It is a daily occurrence to be bombarded with ads any time you go anywhere online.

The ads look at the pages you’ve been looking at and try to determine your interests and show you relevant ads. After all, you’re more likely to spend money on something you’re interested in. The benefit for advertisers has to be weighed against privacy concerns. Owing to the huge success of various contextual advertising programs, the future is only going to be filled with even more ads based on your preferences. But this everyday event was not so common less than 15 years ago.

Contextual advertising is the process of examining a user’s search preferences and the content of the page they are viewing in order to show ads relevant to them. While this was available as early as the mid ’90s, Google’s AdWords service, released in the early 2000s, is the first major example. Its popularity skyrocketed, partly because it allows small sites to receive ad revenue or advertise themselves. Online advertising now makes up a very significant portion of all advertising in the United States and continues to grow incredibly fast.

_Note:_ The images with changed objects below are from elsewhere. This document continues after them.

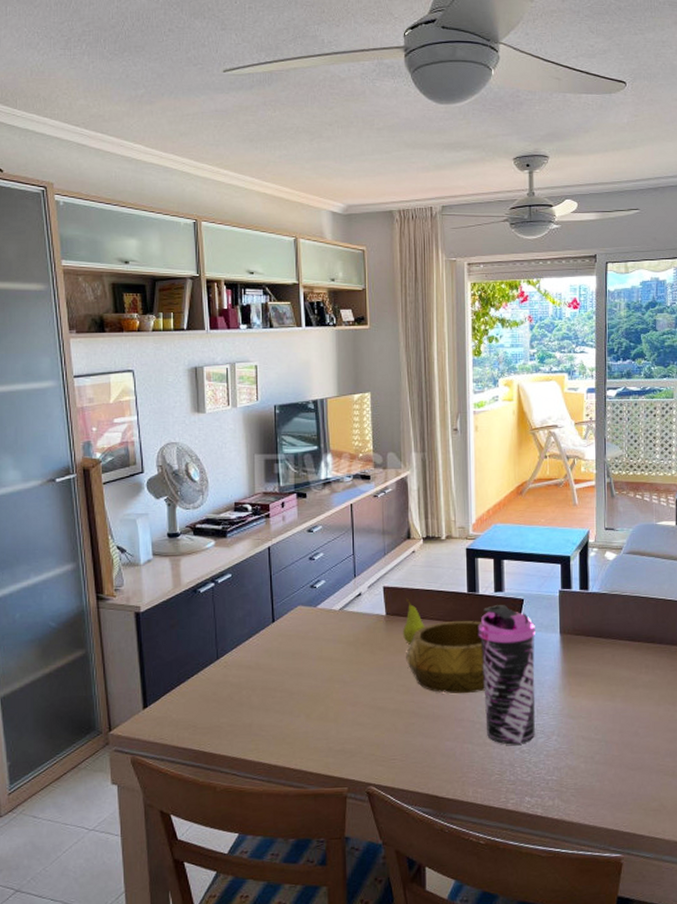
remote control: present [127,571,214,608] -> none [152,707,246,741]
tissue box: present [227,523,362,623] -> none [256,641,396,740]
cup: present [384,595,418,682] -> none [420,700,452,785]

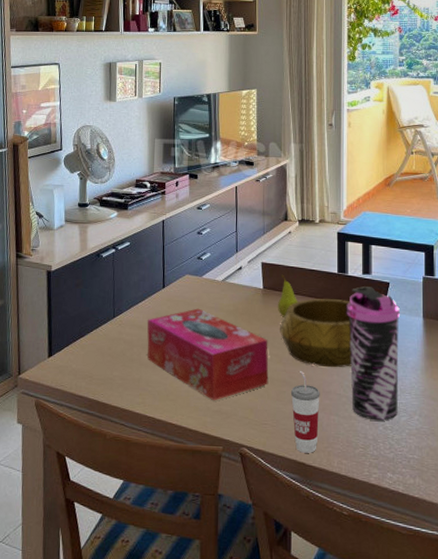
tissue box: none [256,641,396,740] -> present [147,308,269,401]
cup: none [420,700,452,785] -> present [290,371,320,453]

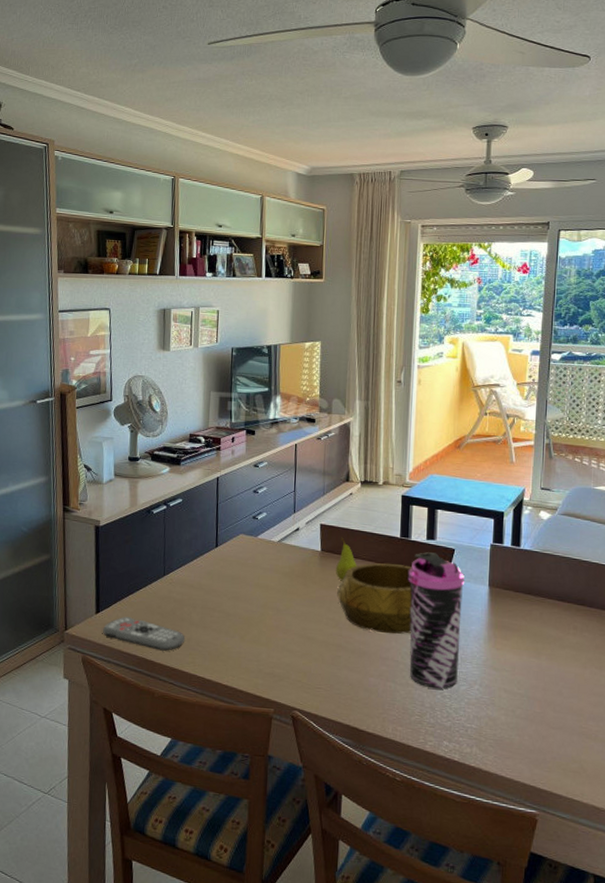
remote control: none [54,358,135,392] -> present [102,616,185,651]
tissue box: present [147,308,269,401] -> none [198,569,325,663]
cup: present [290,371,320,453] -> none [346,636,377,719]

The open nature of the Internet as well as the ability to access huge amounts of data has made contextual advertising possible and its impact online has been huge. Could the future bring this type of advertising offline as well? This seems very likely in the realm of television advertisement, a market traditionally accessible only to very large companies able to afford the cost of a commercial time slot. If some type of preference tracking system could be implemented for TV, then it would be possible to display ads based on a specific household’s viewing preferences. More targeted ads means less advertising is needed, and less cost for smaller advertisers.

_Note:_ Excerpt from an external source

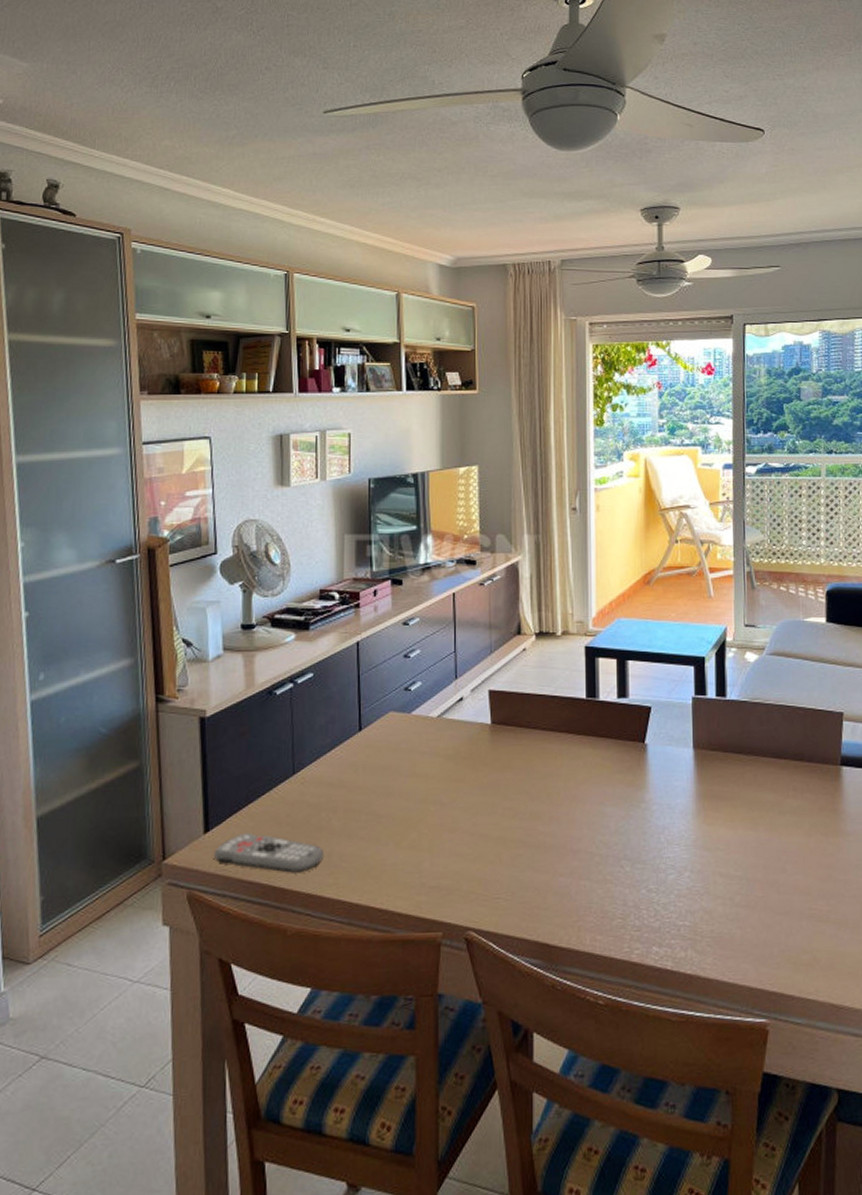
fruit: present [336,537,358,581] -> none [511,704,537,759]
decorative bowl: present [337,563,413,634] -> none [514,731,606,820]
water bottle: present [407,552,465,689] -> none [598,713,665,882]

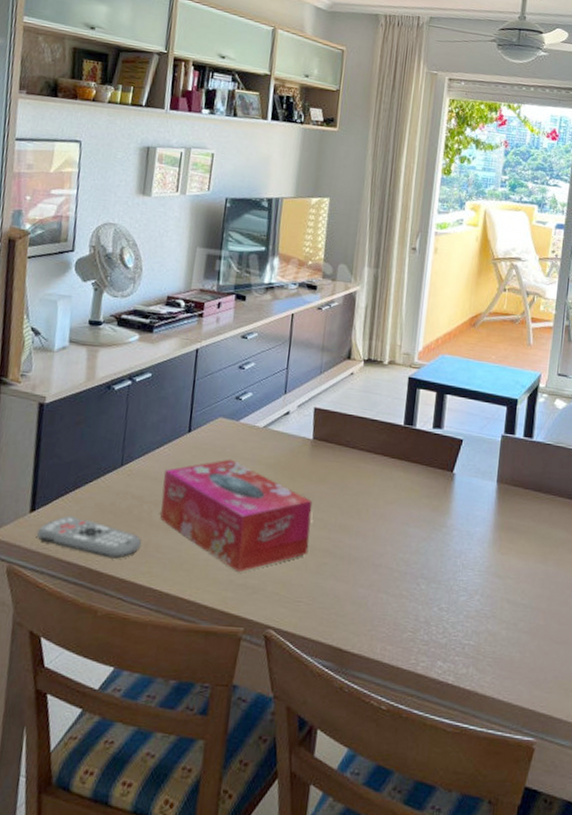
tissue box: none [338,754,501,874] -> present [160,459,313,573]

Print advertisement, at least in the future, could be tapped as well. Look at MINI Cooper’s billboard that allowed MINI owners to change what the billboard said when they drove by as well as Esquire Magazine’s flashing e-paper cover. E-paper is a display technology that has incredibly low power consumption and size, allowing it to appear like paper but display flashing or slowly moving text and images. While both the cost and feasibility for wide-scale use of printed contextual advertising is prohibitive now, it seems that it will only be a matter of time before this becomes commonplace.

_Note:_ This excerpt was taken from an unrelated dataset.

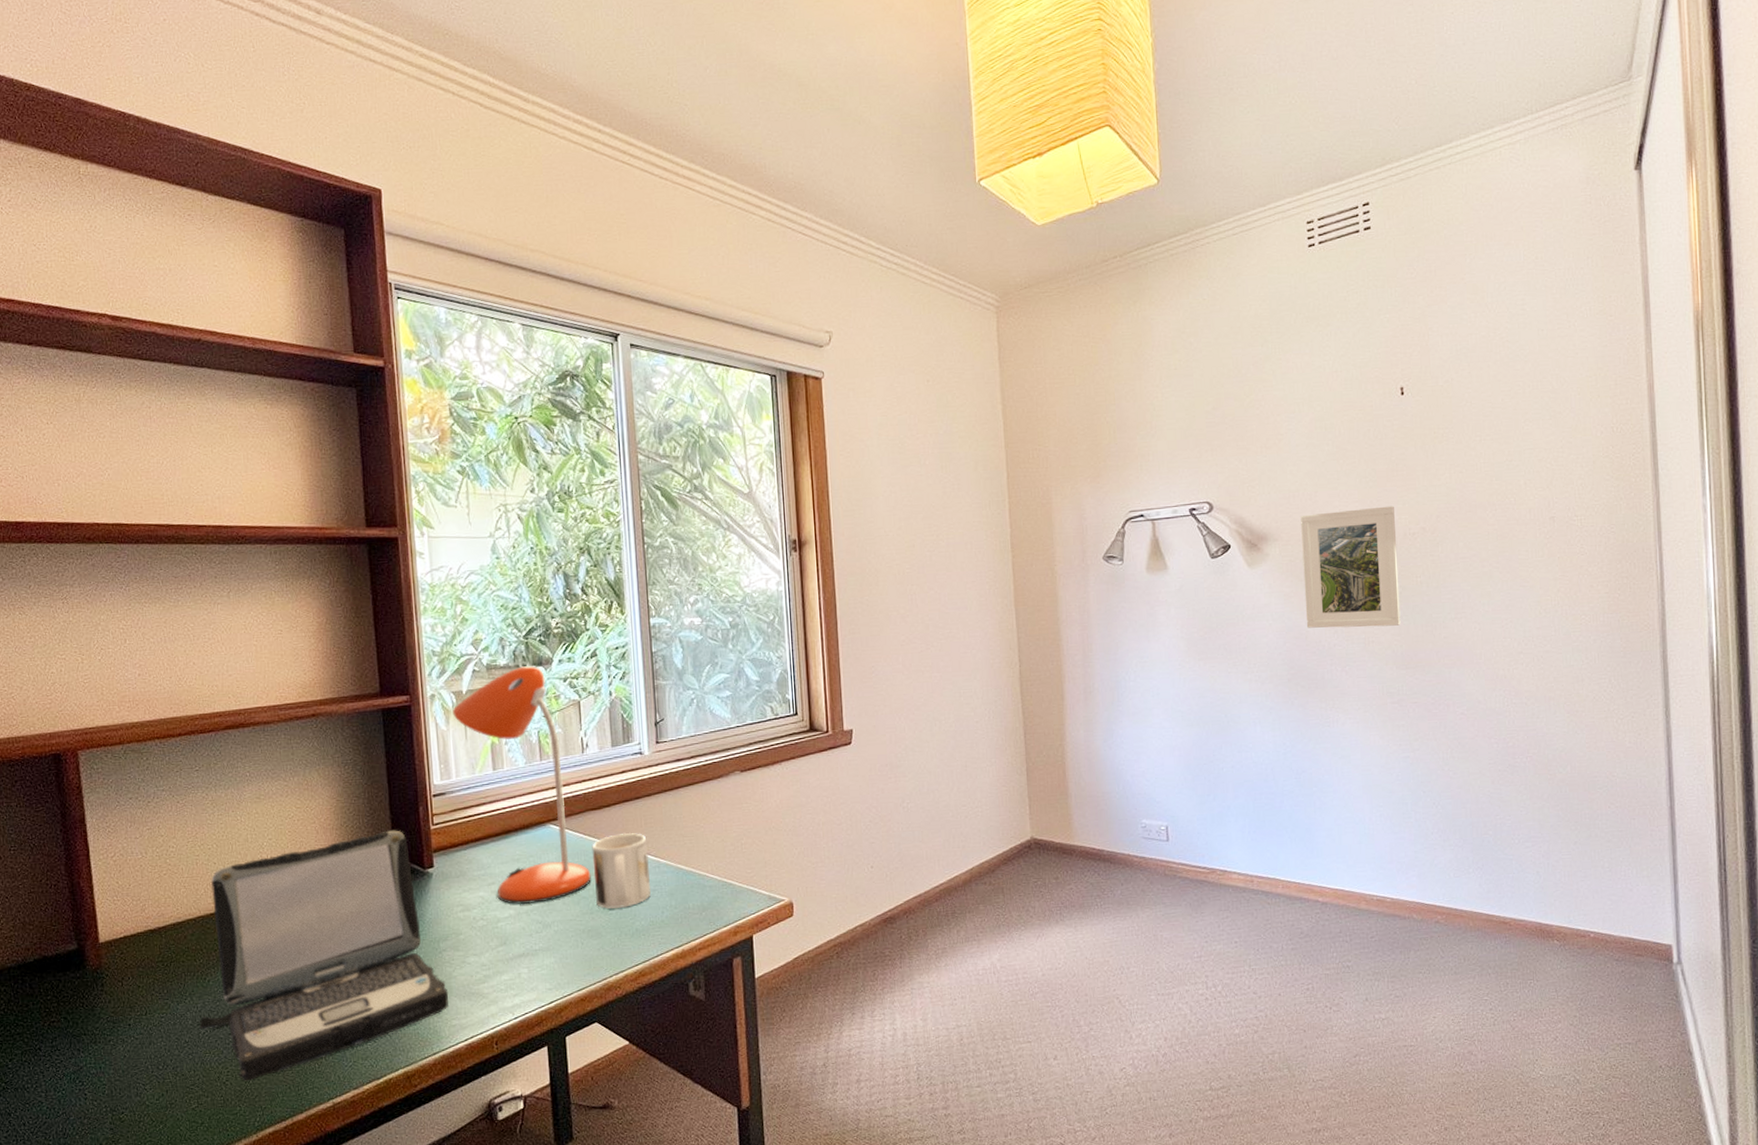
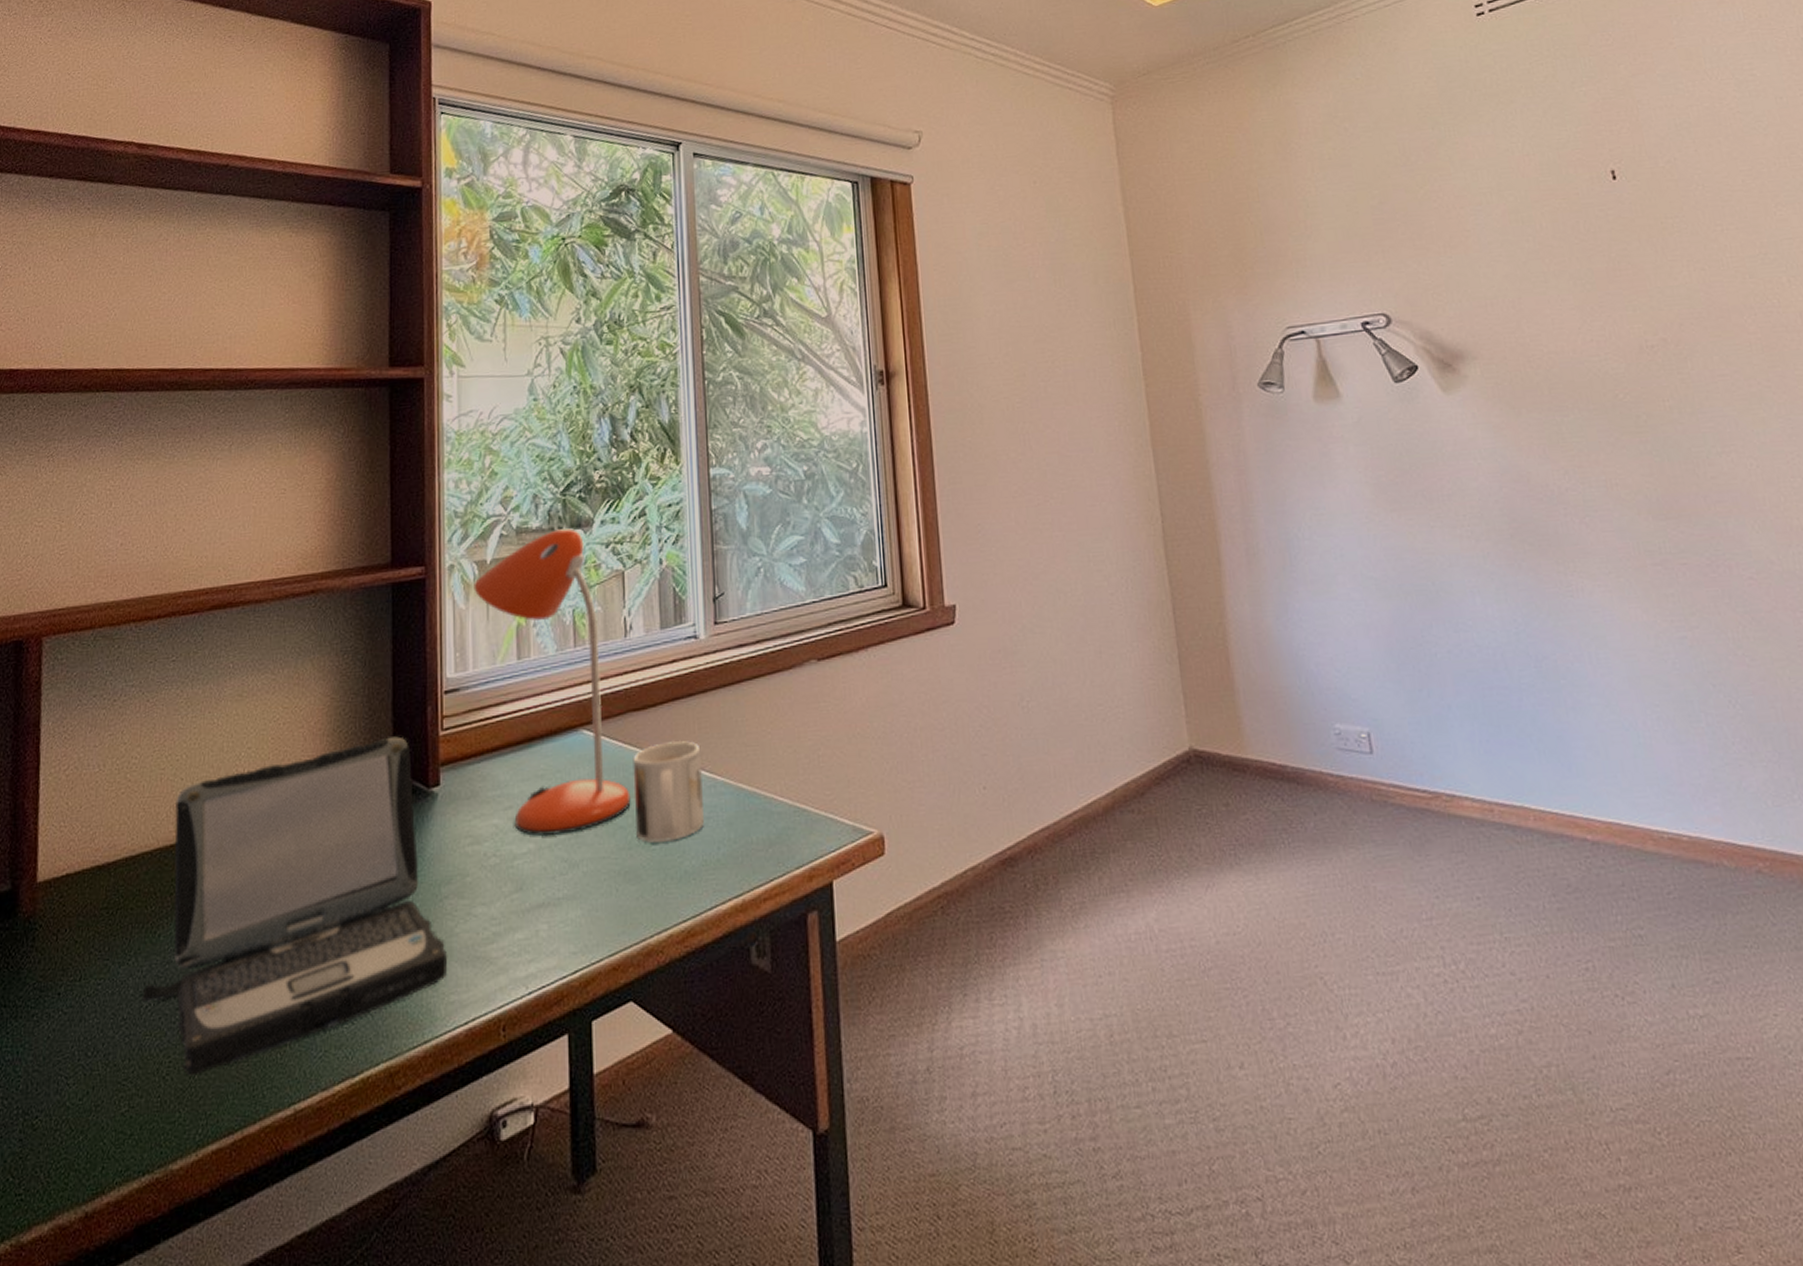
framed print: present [1301,506,1401,628] -> none [1503,312,1651,468]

In some sense, the biggest concern with contextual advertising like this is privacy. What happens to all of this preference data, and who stores it? Is tracking everything someone does online ethical? If everything you do is tracked and stored in some database, it’s obvious that you are no longer anonymous online. But on the other side, this allows people like bloggers and other small publishers to be paid for the time and effort they invest on their Web sites and gives small companies a chance to sell their products to the people who would be most interested in buying them.

Contextual tracking takes place not only in advertising, though. Just take a look at Apple’s Genius or Amazon’s Just for You feature, both of which recommend products they think you’d like to buy. As we move forward, contextual advertising will likely become a bigger part of advertising as a whole.